APPAREILLAGE POUR BYZANCE
par W.B. Yeats
I
Ce pays-ci n’est pas pour les vieillards. Les jeunes
Échangent des étreintes, oiseaux dans les arbres,
– Ces générations expirantes – à leurs accents,
Les rivières à saumon, les mers de dauphins peuplées,
Tout, gibier à plume ou poisson, l’été durant célèbre
Tout ce qui fut engendré et meurt un jour.
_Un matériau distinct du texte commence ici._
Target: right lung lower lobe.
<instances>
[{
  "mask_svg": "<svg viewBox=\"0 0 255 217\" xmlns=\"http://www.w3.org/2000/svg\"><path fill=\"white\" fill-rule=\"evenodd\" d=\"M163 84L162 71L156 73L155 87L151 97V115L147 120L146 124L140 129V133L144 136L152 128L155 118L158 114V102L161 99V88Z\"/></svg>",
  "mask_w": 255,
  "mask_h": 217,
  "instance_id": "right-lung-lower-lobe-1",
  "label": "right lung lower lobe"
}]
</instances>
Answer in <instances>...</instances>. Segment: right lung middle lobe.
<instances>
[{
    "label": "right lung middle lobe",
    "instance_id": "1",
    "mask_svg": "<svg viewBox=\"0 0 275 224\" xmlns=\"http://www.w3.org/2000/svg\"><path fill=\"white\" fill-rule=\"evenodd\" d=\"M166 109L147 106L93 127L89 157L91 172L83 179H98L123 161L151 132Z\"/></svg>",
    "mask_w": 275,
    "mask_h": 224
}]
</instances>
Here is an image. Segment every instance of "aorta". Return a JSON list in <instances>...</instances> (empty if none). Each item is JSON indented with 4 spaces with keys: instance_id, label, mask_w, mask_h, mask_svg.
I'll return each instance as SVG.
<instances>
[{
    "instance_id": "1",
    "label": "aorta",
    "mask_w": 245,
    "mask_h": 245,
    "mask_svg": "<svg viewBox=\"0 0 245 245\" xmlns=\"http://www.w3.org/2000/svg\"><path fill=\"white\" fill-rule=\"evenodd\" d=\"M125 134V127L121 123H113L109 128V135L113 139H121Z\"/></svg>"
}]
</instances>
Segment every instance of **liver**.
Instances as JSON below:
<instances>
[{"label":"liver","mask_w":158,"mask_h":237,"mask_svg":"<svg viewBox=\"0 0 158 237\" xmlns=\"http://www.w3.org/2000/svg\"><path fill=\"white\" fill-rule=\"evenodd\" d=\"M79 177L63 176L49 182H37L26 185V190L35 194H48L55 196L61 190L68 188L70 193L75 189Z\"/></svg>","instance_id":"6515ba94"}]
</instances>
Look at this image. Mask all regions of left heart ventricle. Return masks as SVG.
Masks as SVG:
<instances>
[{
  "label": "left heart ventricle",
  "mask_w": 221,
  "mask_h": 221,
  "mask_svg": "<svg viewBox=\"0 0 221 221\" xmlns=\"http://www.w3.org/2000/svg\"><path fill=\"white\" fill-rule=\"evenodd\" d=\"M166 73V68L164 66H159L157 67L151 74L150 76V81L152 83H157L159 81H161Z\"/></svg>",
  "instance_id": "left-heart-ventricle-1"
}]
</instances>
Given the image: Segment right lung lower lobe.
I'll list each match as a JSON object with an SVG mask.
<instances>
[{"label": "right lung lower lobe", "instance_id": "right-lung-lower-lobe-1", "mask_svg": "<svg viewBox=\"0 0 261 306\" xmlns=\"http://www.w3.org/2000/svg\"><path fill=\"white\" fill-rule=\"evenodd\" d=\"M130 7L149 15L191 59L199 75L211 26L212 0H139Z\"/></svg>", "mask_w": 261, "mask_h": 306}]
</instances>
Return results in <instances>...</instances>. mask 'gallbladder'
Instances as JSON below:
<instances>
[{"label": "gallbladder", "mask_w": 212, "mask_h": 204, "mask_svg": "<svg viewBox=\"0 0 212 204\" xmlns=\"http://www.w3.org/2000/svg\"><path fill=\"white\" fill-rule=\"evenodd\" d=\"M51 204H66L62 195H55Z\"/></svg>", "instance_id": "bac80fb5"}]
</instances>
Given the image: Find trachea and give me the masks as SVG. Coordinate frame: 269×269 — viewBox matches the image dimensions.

Captifs de cette musique sensuelle, tous négligent
Les monuments de l’intellect intemporel.
II
C’est chose bien mesquine qu’un vieillard,
Un habit loqueteux sur un bâton, à moins
Que l’âme batte des mains, et plus fort chante
À chaque trou de sa mortelle défroque,
Car il n’est d’autre école de chant que l’étude
Des monuments de sa propre magnificence ;
Et c’est pourquoi j’ai vogué sur les mers, pour aborder
À la cité sainte de Byzance.
III
Ô Sages dressés dans le feu sacré de Dieu
Comme dans la mosaïque d’or d’une paroi,
Sortez du feu sacré, phénix dans un cercle enchanté,
Et soyez les maîtres de chant de mon âme.
Consumez mon cœur ; malade de désir
Et lié à un animal expirant,
Il ne sait ce qu’il est ; et accueillez-moi
Dans l’artifice de l’éternité.
IV
Une fois quittée la nature, je n’emprunterai plus
À rien de naturel ma forme corporelle,
Mais plutôt celle que les orfèvres grecs cisèlent
D’or battu et d’émaux sur fond d’or
Pour tenir en éveil un empereur somnolent ;
Ou peut-être me poserai-je sur un rameau d’or pour chanter
Aux seigneurs et aux dames de Byzance,
Pour chanter le passé ou ce qui passe ou ce qui vient[1].